Perbedaan PPATK dalam Menanganani E-Wallet dan Rekening Bank
Penanganan e-wallet memiliki mekanisme yang berbeda dibandingkan rekening bank konvensional.Mengutip dari CNBC Indonesia, Deputi Bidang Analisis dan Pemeriksaan PPATK, Danang Tri Hartono, menjelaskan bahwa pemantauan terhadap risiko e-wallet yang digunakan sebagai rekening penampung judi online masih terus dilakukan. Hingga saat ini, temuan saldo pada e-wallet umumnya relatif kecil dan sering kali bersifatdormant atau tidak menunjukkan aktivitas debit.
“E-wallet kan biasanya saldonya hanya Rp 10 ribu atau Rp 5 ribu. Karena target kita bukan pemainnya, melainkan menghentikan aliran depositnya,” ujar Danang.
Selain fokus pada e-wallet, PPATK juga mulai mewaspadai potensi penyalahgunaan aset kripto.

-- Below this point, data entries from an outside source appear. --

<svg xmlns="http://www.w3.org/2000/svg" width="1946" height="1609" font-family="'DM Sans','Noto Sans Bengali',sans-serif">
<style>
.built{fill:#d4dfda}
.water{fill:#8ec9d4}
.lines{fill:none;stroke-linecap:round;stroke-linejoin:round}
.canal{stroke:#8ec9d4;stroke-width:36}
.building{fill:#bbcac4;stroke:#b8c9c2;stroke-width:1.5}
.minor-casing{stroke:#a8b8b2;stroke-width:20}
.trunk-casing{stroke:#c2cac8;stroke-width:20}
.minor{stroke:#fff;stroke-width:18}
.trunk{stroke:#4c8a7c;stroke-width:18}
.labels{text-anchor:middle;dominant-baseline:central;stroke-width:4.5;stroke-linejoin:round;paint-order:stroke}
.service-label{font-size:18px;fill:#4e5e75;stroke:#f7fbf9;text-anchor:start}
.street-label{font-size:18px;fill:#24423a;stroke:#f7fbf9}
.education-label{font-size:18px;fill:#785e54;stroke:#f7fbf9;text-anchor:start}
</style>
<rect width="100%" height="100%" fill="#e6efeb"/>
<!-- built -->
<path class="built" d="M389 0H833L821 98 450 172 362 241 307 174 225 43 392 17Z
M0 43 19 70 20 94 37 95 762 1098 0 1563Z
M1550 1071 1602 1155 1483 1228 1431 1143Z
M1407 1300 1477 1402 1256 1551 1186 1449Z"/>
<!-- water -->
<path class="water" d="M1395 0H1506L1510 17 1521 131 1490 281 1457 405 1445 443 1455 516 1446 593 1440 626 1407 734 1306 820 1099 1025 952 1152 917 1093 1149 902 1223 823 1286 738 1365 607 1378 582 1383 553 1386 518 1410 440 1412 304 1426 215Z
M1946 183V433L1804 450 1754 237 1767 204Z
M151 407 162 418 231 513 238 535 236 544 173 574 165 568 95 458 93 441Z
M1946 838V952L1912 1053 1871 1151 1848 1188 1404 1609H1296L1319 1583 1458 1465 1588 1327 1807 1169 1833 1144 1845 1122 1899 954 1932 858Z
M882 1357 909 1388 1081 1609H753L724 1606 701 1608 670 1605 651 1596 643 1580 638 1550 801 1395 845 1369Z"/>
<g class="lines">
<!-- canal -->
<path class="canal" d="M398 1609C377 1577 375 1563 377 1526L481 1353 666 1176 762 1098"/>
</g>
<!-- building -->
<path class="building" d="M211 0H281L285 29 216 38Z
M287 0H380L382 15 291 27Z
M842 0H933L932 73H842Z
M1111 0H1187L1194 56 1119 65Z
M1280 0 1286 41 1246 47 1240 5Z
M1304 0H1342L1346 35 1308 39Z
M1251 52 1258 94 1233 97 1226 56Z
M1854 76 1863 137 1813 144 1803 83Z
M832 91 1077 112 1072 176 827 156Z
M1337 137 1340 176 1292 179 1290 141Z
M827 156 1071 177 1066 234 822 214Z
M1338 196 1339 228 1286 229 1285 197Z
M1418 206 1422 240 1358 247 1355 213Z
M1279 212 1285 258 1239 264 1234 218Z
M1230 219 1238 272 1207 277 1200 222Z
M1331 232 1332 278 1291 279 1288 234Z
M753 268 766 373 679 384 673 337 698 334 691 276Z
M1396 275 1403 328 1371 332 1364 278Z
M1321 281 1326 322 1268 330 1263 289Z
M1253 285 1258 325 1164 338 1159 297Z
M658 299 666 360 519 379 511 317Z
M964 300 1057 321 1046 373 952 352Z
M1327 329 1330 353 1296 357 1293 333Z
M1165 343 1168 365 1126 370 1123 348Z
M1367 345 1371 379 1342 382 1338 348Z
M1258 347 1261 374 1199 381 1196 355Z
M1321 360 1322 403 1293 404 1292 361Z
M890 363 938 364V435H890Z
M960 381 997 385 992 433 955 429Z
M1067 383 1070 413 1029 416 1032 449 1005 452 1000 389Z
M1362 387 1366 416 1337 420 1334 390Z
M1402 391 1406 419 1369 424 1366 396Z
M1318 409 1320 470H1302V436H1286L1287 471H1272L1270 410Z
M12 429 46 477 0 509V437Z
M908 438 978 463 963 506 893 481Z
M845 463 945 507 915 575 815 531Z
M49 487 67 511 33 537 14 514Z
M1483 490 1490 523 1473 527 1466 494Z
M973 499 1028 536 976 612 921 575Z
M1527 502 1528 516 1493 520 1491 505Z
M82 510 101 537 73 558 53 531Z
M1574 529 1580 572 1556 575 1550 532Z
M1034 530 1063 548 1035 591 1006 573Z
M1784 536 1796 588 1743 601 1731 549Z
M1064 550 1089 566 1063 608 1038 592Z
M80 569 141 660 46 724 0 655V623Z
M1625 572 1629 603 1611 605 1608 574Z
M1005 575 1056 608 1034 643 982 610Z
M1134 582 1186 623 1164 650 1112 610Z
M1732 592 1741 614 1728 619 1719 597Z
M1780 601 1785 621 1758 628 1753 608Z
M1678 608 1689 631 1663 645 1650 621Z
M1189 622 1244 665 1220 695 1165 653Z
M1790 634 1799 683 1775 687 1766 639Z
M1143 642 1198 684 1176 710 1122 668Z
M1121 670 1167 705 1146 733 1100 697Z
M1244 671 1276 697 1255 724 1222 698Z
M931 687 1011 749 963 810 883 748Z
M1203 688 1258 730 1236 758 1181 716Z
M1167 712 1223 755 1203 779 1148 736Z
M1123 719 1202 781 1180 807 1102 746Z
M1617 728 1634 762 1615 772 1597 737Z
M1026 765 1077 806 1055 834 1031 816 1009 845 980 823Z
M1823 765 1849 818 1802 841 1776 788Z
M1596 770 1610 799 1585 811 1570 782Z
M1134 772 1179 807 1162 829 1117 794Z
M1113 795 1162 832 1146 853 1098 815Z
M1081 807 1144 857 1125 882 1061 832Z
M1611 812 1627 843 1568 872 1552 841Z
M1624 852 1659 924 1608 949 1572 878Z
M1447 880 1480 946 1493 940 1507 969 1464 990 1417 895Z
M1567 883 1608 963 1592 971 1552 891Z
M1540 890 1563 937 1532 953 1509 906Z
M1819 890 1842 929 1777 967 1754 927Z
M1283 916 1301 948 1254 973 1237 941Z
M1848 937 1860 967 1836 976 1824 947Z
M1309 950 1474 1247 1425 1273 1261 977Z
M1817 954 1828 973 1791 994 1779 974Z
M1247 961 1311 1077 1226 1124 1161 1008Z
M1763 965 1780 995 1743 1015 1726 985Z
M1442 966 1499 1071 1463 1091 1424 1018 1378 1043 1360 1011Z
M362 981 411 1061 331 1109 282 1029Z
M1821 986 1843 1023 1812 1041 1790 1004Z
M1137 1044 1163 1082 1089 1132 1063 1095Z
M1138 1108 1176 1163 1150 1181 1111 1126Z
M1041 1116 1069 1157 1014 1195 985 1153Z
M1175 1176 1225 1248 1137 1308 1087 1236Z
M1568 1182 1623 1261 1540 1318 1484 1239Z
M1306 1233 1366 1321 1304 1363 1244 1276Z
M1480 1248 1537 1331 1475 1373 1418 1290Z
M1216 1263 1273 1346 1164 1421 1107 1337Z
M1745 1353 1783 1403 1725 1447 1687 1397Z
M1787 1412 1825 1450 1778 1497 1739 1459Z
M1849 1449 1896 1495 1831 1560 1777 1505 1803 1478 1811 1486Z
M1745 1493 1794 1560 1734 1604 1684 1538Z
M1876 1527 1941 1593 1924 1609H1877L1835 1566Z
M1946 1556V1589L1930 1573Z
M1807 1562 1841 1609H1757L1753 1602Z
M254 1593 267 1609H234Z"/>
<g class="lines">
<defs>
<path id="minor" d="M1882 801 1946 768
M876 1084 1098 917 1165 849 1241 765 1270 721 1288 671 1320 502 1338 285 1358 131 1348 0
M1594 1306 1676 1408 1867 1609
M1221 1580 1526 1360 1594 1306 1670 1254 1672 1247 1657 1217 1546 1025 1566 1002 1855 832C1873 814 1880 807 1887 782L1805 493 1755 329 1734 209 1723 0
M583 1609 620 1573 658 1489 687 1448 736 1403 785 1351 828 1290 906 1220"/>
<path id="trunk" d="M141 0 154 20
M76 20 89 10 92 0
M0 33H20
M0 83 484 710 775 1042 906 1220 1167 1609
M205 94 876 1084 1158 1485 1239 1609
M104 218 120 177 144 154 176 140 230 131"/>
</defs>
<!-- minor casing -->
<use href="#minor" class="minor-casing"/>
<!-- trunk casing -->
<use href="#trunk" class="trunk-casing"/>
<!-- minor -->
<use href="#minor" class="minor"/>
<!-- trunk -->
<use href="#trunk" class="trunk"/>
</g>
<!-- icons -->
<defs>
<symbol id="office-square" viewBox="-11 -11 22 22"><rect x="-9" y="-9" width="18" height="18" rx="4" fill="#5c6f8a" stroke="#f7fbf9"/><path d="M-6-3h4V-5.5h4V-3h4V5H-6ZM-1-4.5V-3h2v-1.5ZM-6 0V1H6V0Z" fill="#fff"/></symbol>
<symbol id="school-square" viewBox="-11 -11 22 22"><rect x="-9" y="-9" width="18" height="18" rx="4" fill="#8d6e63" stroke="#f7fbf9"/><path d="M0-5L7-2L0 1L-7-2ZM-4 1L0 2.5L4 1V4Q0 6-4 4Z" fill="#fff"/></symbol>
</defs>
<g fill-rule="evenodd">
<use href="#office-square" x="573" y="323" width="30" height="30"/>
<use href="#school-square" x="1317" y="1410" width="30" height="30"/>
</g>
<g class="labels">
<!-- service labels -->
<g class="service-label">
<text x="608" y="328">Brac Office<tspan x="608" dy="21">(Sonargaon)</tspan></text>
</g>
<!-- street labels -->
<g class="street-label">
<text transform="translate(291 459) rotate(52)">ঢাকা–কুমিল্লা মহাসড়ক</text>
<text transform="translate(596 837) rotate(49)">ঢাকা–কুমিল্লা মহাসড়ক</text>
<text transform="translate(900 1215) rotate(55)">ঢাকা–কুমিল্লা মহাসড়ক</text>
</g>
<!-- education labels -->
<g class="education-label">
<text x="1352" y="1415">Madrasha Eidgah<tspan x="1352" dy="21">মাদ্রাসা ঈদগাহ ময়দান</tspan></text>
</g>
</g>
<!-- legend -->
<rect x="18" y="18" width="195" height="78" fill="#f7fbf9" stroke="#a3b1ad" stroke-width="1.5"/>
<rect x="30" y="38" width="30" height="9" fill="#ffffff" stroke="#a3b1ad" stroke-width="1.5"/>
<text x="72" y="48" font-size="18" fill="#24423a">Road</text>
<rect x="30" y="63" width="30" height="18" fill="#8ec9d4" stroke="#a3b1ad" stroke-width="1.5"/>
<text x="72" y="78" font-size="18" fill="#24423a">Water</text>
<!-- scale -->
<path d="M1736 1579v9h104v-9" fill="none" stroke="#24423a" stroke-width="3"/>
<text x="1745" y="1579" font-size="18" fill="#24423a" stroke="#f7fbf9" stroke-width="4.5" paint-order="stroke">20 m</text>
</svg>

Instrumen digital ini dinilai memiliki risiko tinggi karena bisa diperjualbelikan dengan cepat dan berpotensi menjadi sarana pencucian uang.

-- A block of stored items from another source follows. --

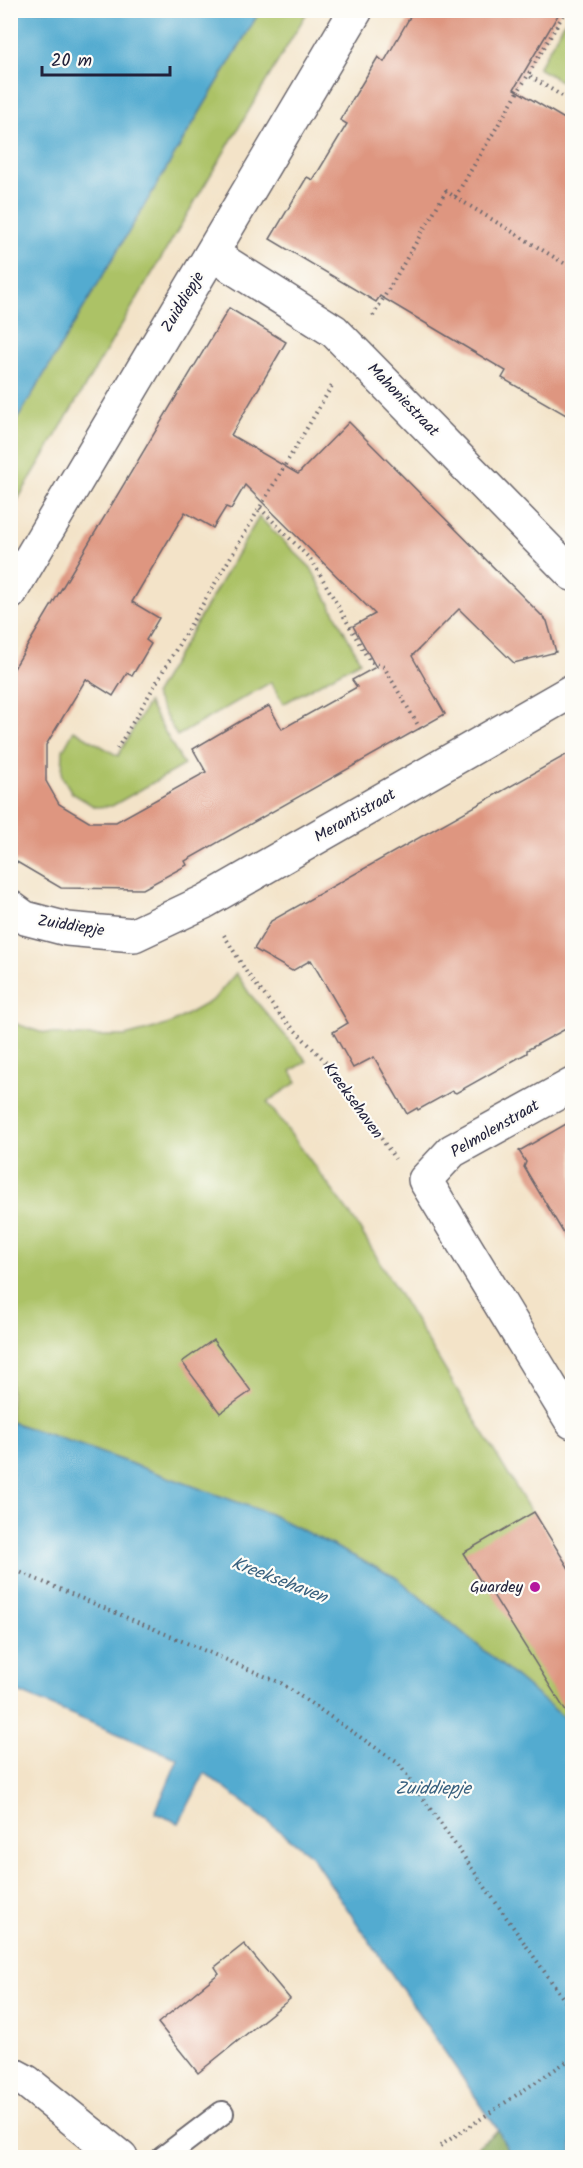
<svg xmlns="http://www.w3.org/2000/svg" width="583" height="2168" font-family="Kalam,sans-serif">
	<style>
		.green { fill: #acc266; stroke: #677250; stroke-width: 1.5 }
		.forest { fill: #89a85b; stroke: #56654b; stroke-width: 1.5 }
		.water { fill: #53abd0; stroke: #3a6686; stroke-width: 1.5 }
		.building { fill: #de9680; fill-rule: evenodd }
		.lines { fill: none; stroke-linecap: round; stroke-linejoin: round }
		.lane-casing { stroke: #6b666c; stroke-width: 26 }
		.street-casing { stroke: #6b666c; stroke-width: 36 }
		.path { stroke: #6b666c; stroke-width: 4; stroke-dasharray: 1.5 4.5; stroke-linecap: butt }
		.lane { stroke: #fff; stroke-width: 22 }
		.street { stroke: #fff; stroke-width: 33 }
		.poi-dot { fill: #b5179e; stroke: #fdfcf7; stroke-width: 2 }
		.labels { text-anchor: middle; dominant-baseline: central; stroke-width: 4.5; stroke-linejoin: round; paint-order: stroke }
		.street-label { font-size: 16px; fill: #22223b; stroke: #fdfcf7 }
		.poi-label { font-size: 16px; fill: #22223b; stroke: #fdfcf7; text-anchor: end }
		.water-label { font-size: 18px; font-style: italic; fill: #38607e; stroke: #fdfcf7 }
	</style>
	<rect width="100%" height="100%" fill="#fdfcf7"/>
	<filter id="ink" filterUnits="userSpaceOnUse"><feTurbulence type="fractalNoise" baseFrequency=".0167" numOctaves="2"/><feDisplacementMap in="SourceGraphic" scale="12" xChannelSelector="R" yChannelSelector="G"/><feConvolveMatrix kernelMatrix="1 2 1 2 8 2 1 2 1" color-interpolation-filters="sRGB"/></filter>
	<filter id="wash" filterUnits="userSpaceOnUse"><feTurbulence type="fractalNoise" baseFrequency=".008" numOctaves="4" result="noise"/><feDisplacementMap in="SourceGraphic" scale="24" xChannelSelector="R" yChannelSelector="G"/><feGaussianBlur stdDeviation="1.35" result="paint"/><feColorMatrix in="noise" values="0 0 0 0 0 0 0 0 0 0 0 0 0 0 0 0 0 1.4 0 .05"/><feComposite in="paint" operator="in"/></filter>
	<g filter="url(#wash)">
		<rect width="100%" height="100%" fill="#f3e3c8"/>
		<g class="green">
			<path d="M260,11H308L11,511V430Z"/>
			<path d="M571,11H572V88L538,68Z"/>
			<path d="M259,517L311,568L360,661L283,704L271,682L177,736L154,695Z"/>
			<path d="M148,703L184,765L112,806L95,807L72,793L62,776L63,750L74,730L118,756Z"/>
			<path d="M236,973L249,993L307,1061L291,1071L297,1082L267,1102L355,1221L572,1580V1728L561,1715L397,1578L270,1514L71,1442L11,1422V1022L40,1032L76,1036H125L170,1024L213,1000Z"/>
		</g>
		<path class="forest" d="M498,2130L511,2157L463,2158Z"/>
		<g class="water">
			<path d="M11,10L260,11L11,430L10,11Z"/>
			<path d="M11,1422L71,1442L270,1514L397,1578L561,1715L572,1728V2157H511L498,2130L310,1854L205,1773L179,1823L155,1813L178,1759L11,1689Z"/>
		</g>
		<g id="blocks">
			<g class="building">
				<path d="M414,10H561L514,89L573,124V419L502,378L506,371L447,336L380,296L376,302L270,239L307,177L313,180L347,124L340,120L378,57L384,62Z"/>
				<path d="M229,308L286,342L231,435L298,474L349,422L547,621L556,652L514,663L459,609L412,656L445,714L185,861L187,865L143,889L61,888L10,858V675ZM245,485L375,614L353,626L376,667L352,680L357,687L282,729L269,706L244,719L193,749L206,772L116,822H89L59,804L46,781V745L86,679L113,696L127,673L132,676L141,661L151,644L146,640L159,618L132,602L185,512L213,528L226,507L231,509Z"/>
				<path d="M573,751V1025L527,1050V1053L456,1093L452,1091L418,1110L417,1108L407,1114L374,1057L353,1068L333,1032L348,1023L311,960L292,971L254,949L271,921Z"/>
				<path d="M573,1120V1249L524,1167L526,1162L519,1151Z"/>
				<path d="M213,1340L251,1391L220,1413L182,1362Z"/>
				<path d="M534,1512L573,1575V1723L488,1587H484L463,1553Z"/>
				<path d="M244,1944L290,1999L198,2073L158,2023L219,1973L215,1967Z"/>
			</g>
		</g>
	</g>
	<g filter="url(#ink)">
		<use href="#blocks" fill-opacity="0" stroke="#6b666c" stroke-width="1.5"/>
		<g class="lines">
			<g class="lane-casing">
				<path id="lane" d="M163,2158L222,2113"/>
			</g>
			<g class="street-casing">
				<g id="street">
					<path d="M212,254L334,331L572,574"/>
					<path d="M10,593L356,10"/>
					<path d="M10,907L25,918L67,929L134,935L204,902L572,691"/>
					<path d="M572,1085L452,1151L425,1180L572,1422"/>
					<path d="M10,2073L27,2082L121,2158"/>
				</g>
			</g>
			<g class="path">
				<path d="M566,10L528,75L572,102"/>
				<path d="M455,197L572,268"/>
				<path d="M373,316L446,191L455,197L528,75"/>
				<path d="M260,508L313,562L370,662L384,667L422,732"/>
				<path d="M117,749L333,384"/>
				<path d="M224,935L247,973L280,1015L322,1058L350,1092L395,1159"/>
				<path d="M10,1568L281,1683L398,1763L572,2011"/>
				<path d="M440,2146L572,2058"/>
			</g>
			<use href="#lane" class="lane"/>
			<use href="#street" class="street"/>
		</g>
	</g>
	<circle class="poi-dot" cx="535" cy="1587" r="6"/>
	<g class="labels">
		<g class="street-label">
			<text transform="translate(183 302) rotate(-59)">Zuiddiepje</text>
			<text transform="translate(403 400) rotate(46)">Mahoniestraat</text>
			<text transform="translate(355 816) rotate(-30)">Merantistraat</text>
			<text transform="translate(71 926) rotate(9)">Zuiddiepje</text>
			<text transform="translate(353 1101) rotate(54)">Kreeksehaven</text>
			<text transform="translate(495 1129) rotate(-30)">Pelmolenstraat</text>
		</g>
		<g class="poi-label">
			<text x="523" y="1587">Guardey</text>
		</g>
		<g class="water-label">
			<text transform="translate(279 1581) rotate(21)">Kreeksehaven</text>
			<text x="433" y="1789">Zuiddiepje</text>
		</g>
	</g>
	<rect width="583" height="2168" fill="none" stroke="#fdfcf7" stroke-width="36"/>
	<path d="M42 66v9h128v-9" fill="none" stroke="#22223b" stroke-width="3"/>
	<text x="51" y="66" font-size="18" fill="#22223b" stroke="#fdfcf7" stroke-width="4.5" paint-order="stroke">20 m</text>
</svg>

Mengapa E-Wallet Rawan Disalahgunakan?
Beberapa faktor yang membuat e-wallet rentan menjadi sarana tindak pidana antara lain:
1. Pendaftaran yang Relatif Mudah
Proses verifikasi sering kali tidak seketat perbankan, sehingga rawan digunakan pihak tak bertanggung jawab.
2. Nilai Transaksi Kecil tapi Masif
Transaksi berulang dalam nominal kecil dapat menyamarkan pergerakan dana ilegal.
3. Minimnya Kesadaran Pengguna
Banyak pemilik e-wallet tidak mengamankan akunnya dengan baik, sehingga rentan diretas atau digunakan tanpa izin.
4. Akses Lintas Platform
E-wallet dapat dihubungkan ke berbagai layanan, membuat aliran dana sulit dilacak jika berpindah dengan cepat.
Apa Arti Kebijakan PPATK bagi Pengguna?
Bagi pengguna aktif yang memanfaatkan e-wallet untuk keperluan sehari-hari, kabar ini tidak perlu menjadi alasan untuk panik. Kebijakan PPATK bersifat case by case, artinya hanya akun yang terindikasi tindak pidana yang akan diblokir.
Namun, ada beberapa langkah pencegahan yang dapat dilakukan pengguna agar e-wallet tetap aman:
-
Gunakan e-wallet resmi dan terdaftar di OJK.
-
Aktifkan verifikasi ganda seperti PIN atau OTP.
-
Hindari menerima dana dari sumber yang tidak jelas.
-
Periksa riwayat transaksi secara rutin.
-
Segera laporkan aktivitas mencurigakan ke penyedia layanan dan pihak berwenang.
Isu PPATK blokir e-wallet memang menimbulkan kekhawatiran, terutama karena masyarakat masih mengingat kebijakan pemblokiran rekening dormant. Namun, faktanya, langkah ini tidak akan dilakukan secara massal dan hanya menargetkan akun-akun yang jelas terindikasi tindak pidana.
Masyarakat tidak perlu panik, tetapi penting untuk meningkatkan kewaspadaan. Gunakan e-wallet secara bijak, jaga keamanan akun, dan pastikan setiap transaksi memiliki tujuan yang jelas. Dengan begitu, kita dapat memanfaatkan kemudahan teknologi finansial tanpa terjebak risiko hukum atau keuangan.